VPN e DNS sono due sistemi che rendono più sicura la navigazione web, anche se attraverso metodi molto diversi. Il DNS collega i nomi di dominio agli indirizzi IP, mentre le VPN, ovvero le reti private virtuali, consentono di modificare l’indirizzo IP con cui si naviga su Internet. Quindi, il primo è un sistema che guida tutto il funzionamento della rete, mentre le seconde sono un servizio aggiuntivo che viene utilizzato da alcuni utenti per aumentare la sicurezza durante l’attività online.

Gli addetti ai lavori in ambito cyber security suggeriscono l’uso di una VPN per cifrare tramite sistemi crittografici il traffico internet e per mascherare l’indirizzo IP. Tuttavia, anche con una VPN, c’è sempre il rischio di “DNS leak”. Questo si verifica quando, pur utilizzando una VPN, si continuano a usare i server DNS del proprio fornitore di connettività internet (internet service provider o ISP). In tal caso, l’ISP potrebbe avere la capacità di monitorare tutte le richieste DNS, rendendo meno privata la navigazione.

Alcune soluzioni VPN, come NordVPN, offrono funzionalità quali SmartDNS, che modifica le informazioni DNS così da far sembrare che tu stia accedendo a siti web da una posizione diversa da quella effettiva. Nonostante ciò, è essenziale notare che, se uno Smart DNS può bypassare molte restrizioni geografiche, non offre la stessa sicurezza o il medesimo spazio operativo di una VPN vera e propria. Inoltre, SmartDNS funziona solo con un certo gruppo di servizi, a differenza di una VPN, che instrada tutto il traffico dei dispositivi collegati attraverso un server protetto.

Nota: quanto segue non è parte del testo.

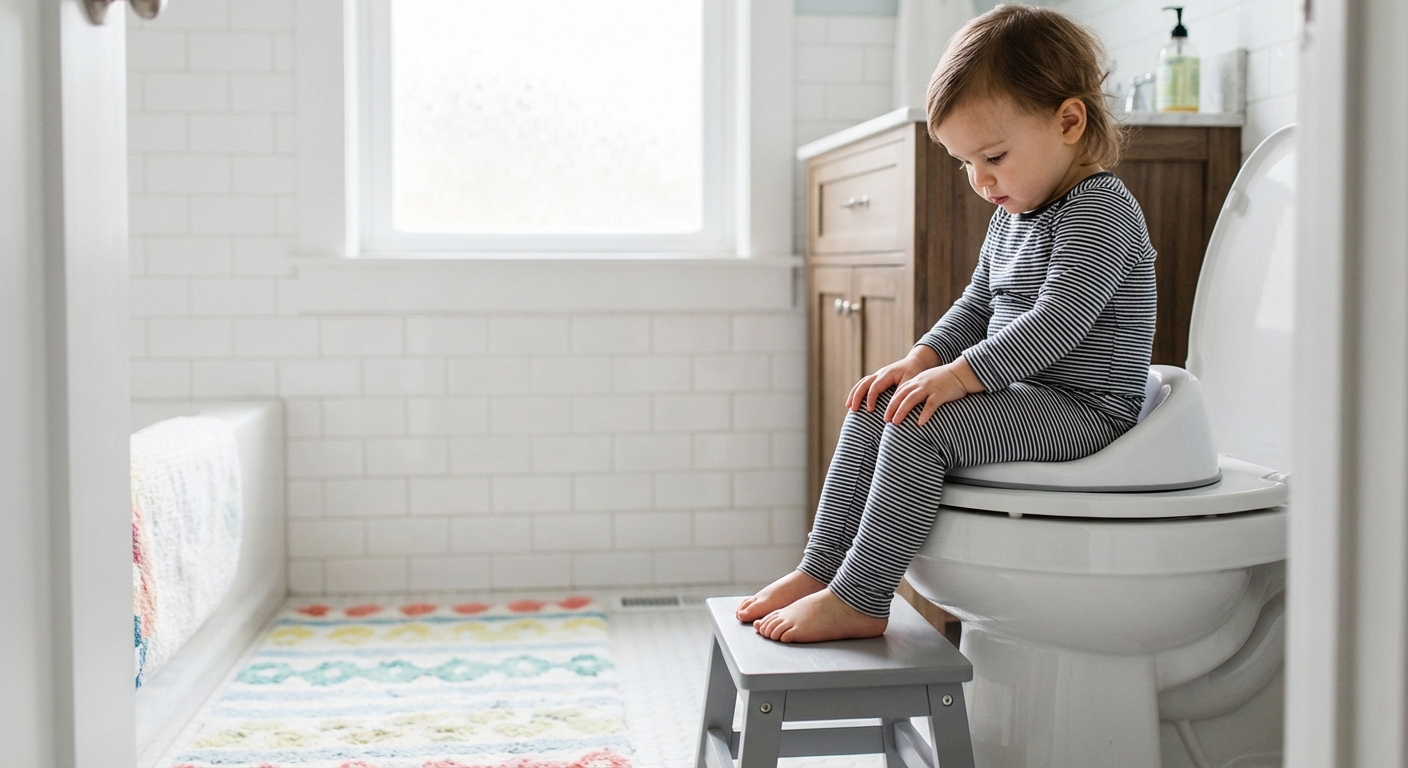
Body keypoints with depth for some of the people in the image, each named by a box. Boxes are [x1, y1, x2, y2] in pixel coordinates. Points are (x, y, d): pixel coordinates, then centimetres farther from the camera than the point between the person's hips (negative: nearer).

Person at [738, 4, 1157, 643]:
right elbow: (975, 308, 20)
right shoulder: (1011, 218, 15)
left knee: (920, 428, -26)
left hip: (1082, 406, -10)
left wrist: (959, 375, -26)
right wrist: (920, 361, 3)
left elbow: (1057, 322, -25)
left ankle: (858, 602, -21)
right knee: (873, 411, 3)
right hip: (1018, 396, 10)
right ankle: (820, 569, 3)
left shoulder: (1100, 211, -16)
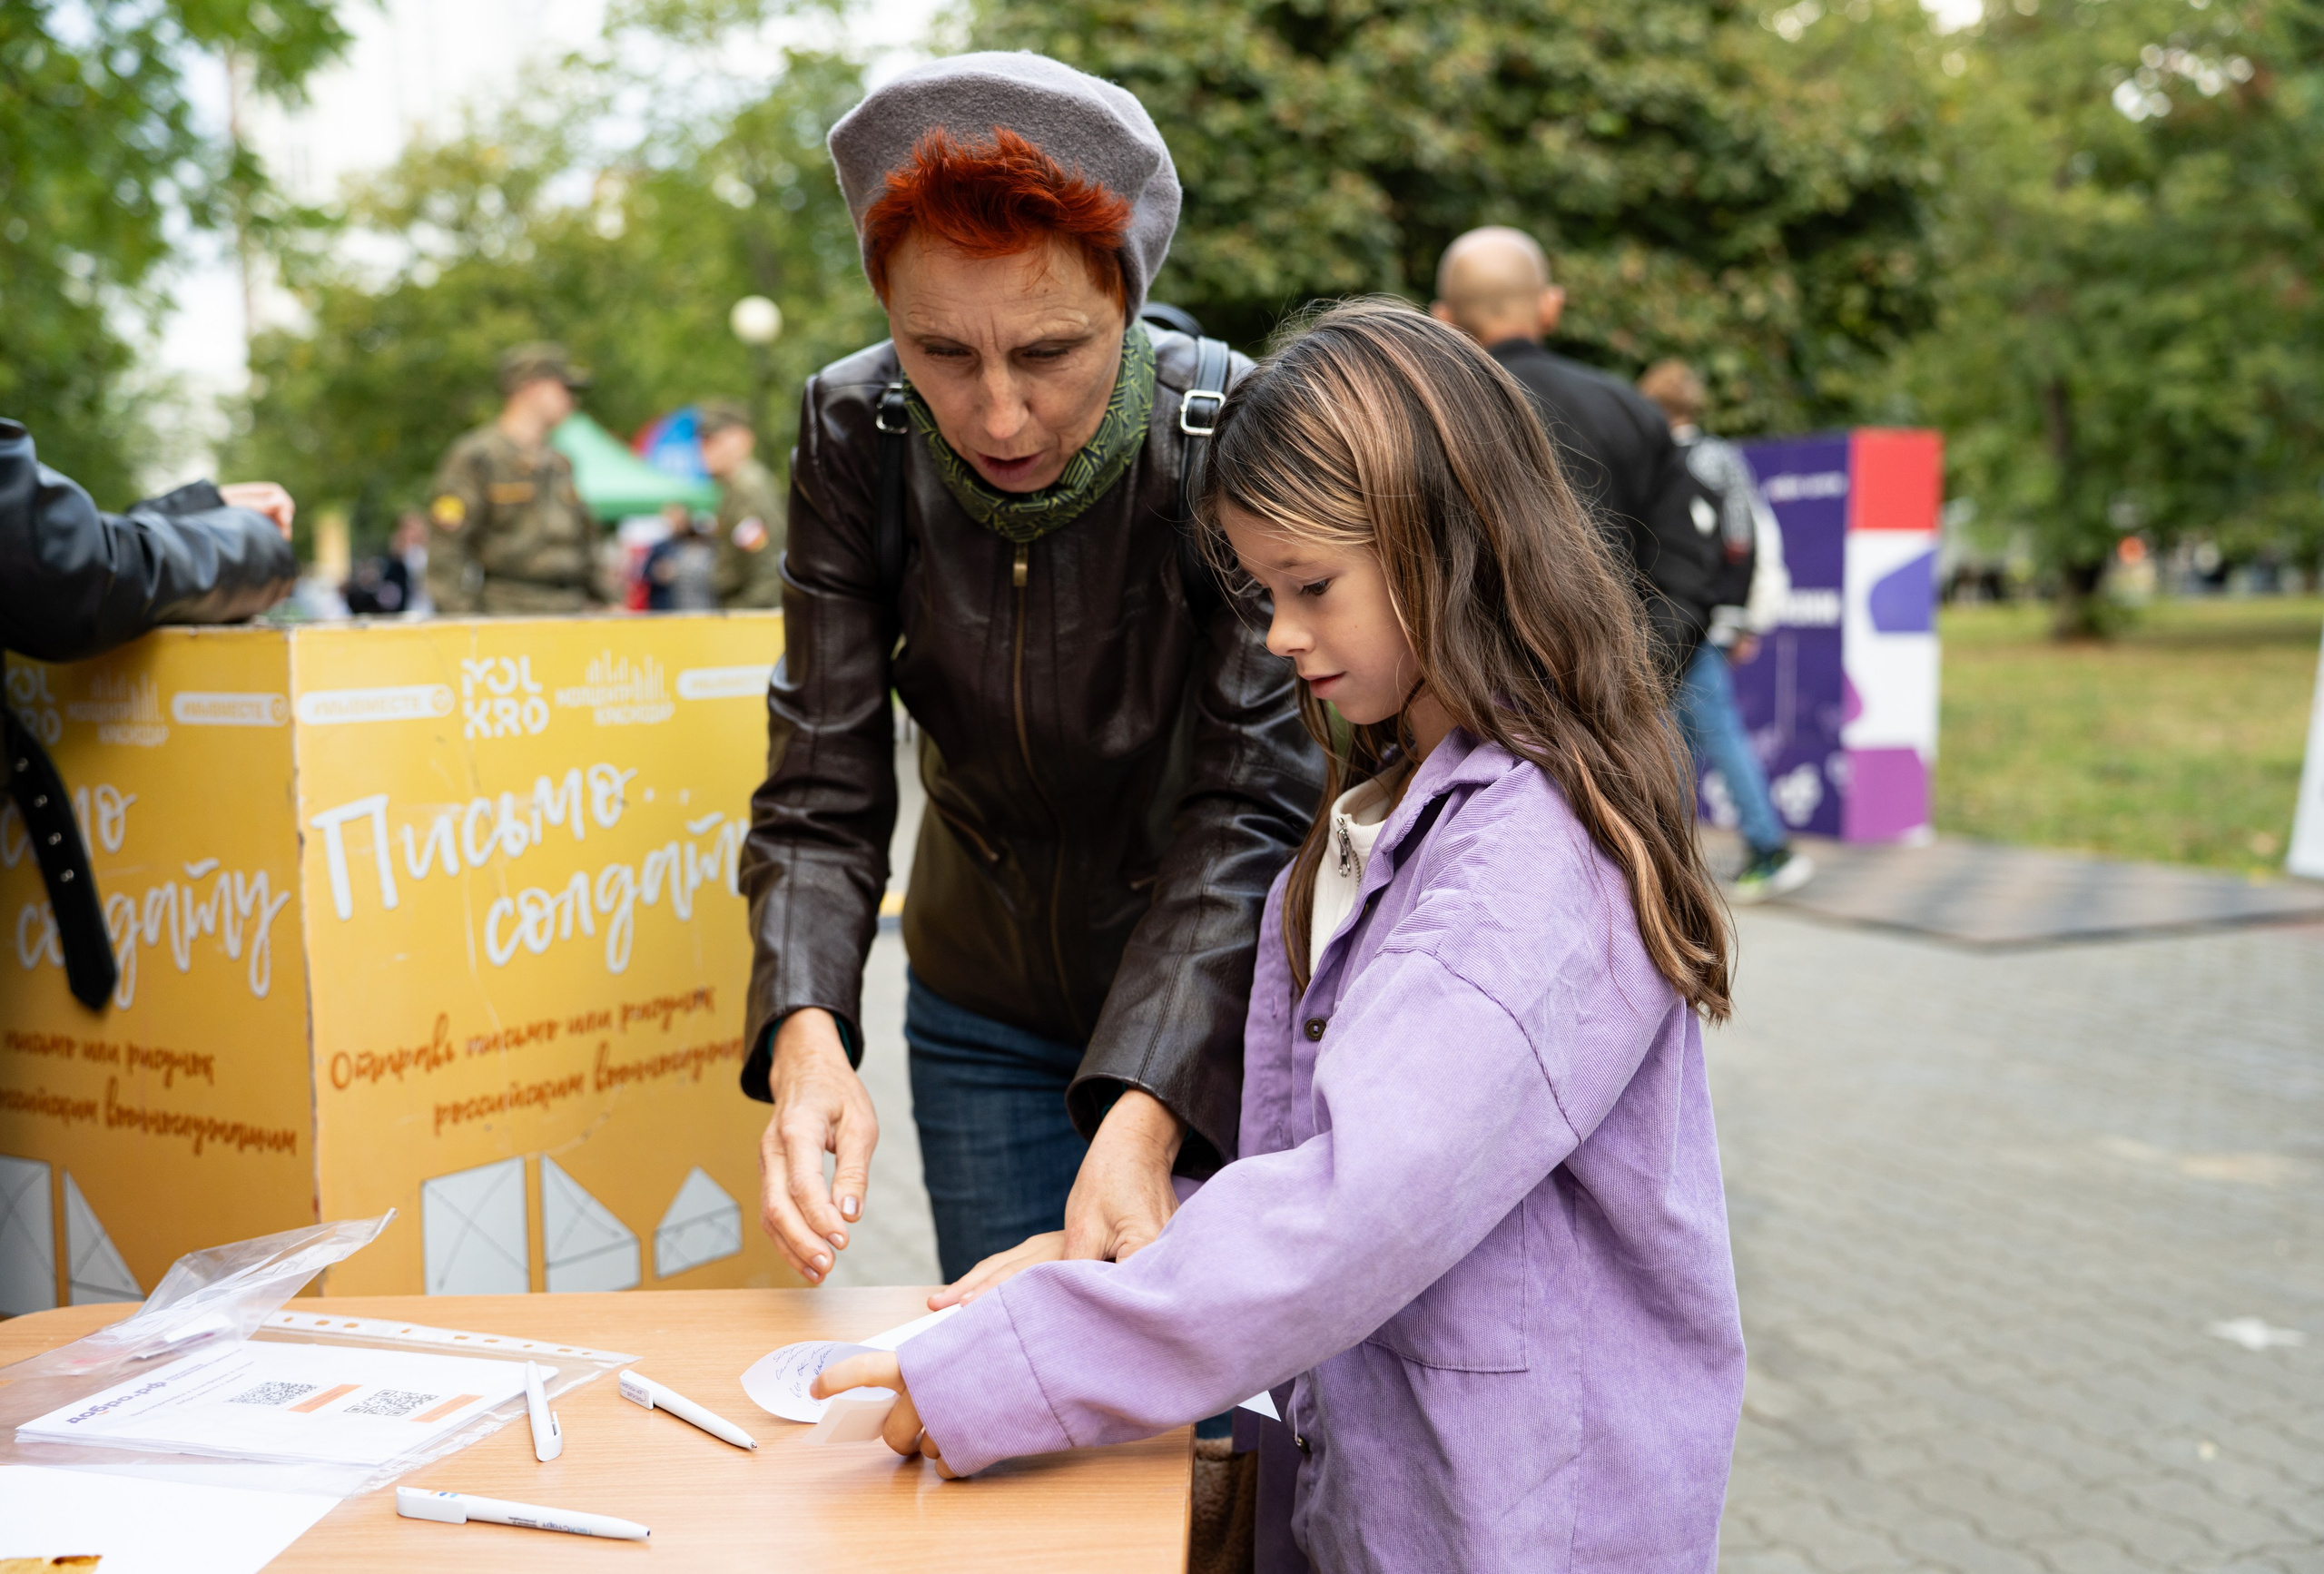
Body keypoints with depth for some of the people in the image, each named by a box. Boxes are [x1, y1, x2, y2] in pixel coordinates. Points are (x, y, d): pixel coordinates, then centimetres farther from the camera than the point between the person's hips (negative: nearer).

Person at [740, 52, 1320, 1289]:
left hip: (1208, 1004, -2)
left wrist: (1146, 1110, -40)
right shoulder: (853, 436, -16)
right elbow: (823, 791, -16)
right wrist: (804, 1033, -34)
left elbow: (1252, 807, -27)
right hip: (980, 1013, 3)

Le VPN non si limitano a crittografare il tuo traffico web per navigare in modo anonimo, ma mascherano il tuo indirizzo IP agli occhi del resto della rete, impedendo ai fornitori di servizi internet di monitorare la tua attività. È quindi cruciale utilizzare i server DNS forniti dalla tua VPN, evitando così che l’ISP possa visualizzare i siti che navighi e tracciare i dati trasmessi. Per verificare se la tua VPN funziona, prova a effettuare un test per DNS leak, capace di ravvisare eventuali falle: questa verifica può aiutarti a capire se il tuo indirizzo IP è protetto in maniera adeguata.